+++ DATA RECORDS

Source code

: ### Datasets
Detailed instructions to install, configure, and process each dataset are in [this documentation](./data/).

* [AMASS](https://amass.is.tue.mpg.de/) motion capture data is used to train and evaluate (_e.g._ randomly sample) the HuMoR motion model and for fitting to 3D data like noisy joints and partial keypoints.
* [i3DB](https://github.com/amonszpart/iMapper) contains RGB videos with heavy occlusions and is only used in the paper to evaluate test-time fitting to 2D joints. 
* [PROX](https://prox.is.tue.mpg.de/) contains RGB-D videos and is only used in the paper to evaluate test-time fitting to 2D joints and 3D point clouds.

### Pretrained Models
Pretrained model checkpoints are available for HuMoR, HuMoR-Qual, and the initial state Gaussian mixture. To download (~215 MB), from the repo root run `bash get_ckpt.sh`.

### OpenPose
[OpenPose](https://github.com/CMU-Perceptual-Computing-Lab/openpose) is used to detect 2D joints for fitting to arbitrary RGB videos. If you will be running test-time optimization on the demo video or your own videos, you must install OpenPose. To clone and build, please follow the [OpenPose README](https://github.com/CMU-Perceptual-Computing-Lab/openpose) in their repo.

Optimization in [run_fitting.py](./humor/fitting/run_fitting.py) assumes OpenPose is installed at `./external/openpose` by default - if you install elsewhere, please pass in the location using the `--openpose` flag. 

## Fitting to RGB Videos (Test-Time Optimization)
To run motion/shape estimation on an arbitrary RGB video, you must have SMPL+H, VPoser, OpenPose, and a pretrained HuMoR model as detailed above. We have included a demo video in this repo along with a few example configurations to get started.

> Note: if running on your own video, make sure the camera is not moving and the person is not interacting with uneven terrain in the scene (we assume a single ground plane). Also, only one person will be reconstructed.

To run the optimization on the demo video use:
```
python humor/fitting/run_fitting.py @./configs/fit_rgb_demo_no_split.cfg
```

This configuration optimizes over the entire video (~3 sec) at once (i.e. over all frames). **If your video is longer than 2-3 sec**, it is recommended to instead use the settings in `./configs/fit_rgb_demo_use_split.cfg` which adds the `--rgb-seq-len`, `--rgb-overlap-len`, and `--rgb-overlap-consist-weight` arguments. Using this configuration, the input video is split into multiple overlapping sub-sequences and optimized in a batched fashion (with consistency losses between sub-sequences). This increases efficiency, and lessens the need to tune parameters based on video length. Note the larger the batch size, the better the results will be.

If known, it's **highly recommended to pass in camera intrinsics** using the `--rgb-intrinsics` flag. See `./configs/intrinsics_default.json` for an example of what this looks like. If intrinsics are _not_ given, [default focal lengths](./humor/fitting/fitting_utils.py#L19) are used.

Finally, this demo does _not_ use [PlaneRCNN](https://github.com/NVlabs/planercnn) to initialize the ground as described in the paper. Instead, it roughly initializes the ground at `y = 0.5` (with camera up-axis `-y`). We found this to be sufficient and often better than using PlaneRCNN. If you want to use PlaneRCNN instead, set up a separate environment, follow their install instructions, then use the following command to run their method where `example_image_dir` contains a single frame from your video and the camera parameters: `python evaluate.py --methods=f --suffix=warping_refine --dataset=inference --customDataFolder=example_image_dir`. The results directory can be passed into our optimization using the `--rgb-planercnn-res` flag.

++++++

**AIM OF THE TASK**
Please output the complete set of records above without any alteration.

**TASK RESULT**
Source code

: ### Datasets
Detailed instructions to install, configure, and process each dataset are in [this documentation](./data/).

* [AMASS](https://amass.is.tue.mpg.de/) motion capture data is used to train and evaluate (_e.g._ randomly sample) the HuMoR motion model and for fitting to 3D data like noisy joints and partial keypoints.
* [i3DB](https://github.com/amonszpart/iMapper) contains RGB videos with heavy occlusions and is only used in the paper to evaluate test-time fitting to 2D joints. 
* [PROX](https://prox.is.tue.mpg.de/) contains RGB-D videos and is only used in the paper to evaluate test-time fitting to 2D joints and 3D point clouds.

### Pretrained Models
Pretrained model checkpoints are available for HuMoR, HuMoR-Qual, and the initial state Gaussian mixture. To download (~215 MB), from the repo root run `bash get_ckpt.sh`.

### OpenPose
[OpenPose](https://github.com/CMU-Perceptual-Computing-Lab/openpose) is used to detect 2D joints for fitting to arbitrary RGB videos. If you will be running test-time optimization on the demo video or your own videos, you must install OpenPose. To clone and build, please follow the [OpenPose README](https://github.com/CMU-Perceptual-Computing-Lab/openpose) in their repo.

Optimization in [run_fitting.py](./humor/fitting/run_fitting.py) assumes OpenPose is installed at `./external/openpose` by default - if you install elsewhere, please pass in the location using the `--openpose` flag. 

## Fitting to RGB Videos (Test-Time Optimization)
To run motion/shape estimation on an arbitrary RGB video, you must have SMPL+H, VPoser, OpenPose, and a pretrained HuMoR model as detailed above. We have included a demo video in this repo along with a few example configurations to get started.

> Note: if running on your own video, make sure the camera is not moving and the person is not interacting with uneven terrain in the scene (we assume a single ground plane). Also, only one person will be reconstructed.

To run the optimization on the demo video use:
```
python humor/fitting/run_fitting.py @./configs/fit_rgb_demo_no_split.cfg
```

This configuration optimizes over the entire video (~3 sec) at once (i.e. over all frames). **If your video is longer than 2-3 sec**, it is recommended to instead use the settings in `./configs/fit_rgb_demo_use_split.cfg` which adds the `--rgb-seq-len`, `--rgb-overlap-len`, and `--rgb-overlap-consist-weight` arguments. Using this configuration, the input video is split into multiple overlapping sub-sequences and optimized in a batched fashion (with consistency losses between sub-sequences). This increases efficiency, and lessens the need to tune parameters based on video length. Note the larger the batch size, the better the results will be.

If known, it's **highly recommended to pass in camera intrinsics** using the `--rgb-intrinsics` flag. See `./configs/intrinsics_default.json` for an example of what this looks like. If intrinsics are _not_ given, [default focal lengths](./humor/fitting/fitting_utils.py#L19) are used.

Finally, this demo does _not_ use [PlaneRCNN](https://github.com/NVlabs/planercnn) to initialize the ground as described in the paper. Instead, it roughly initializes the ground at `y = 0.5` (with camera up-axis `-y`). We found this to be sufficient and often better than using PlaneRCNN. If you want to use PlaneRCNN instead, set up a separate environment, follow their install instructions, then use the following command to run their method where `example_image_dir` contains a single frame from your video and the camera parameters: `python evaluate.py --methods=f --suffix=warping_refine --dataset=inference --customDataFolder=example_image_dir`. The results directory can be passed into our optimization using the `--rgb-planercnn-res` flag.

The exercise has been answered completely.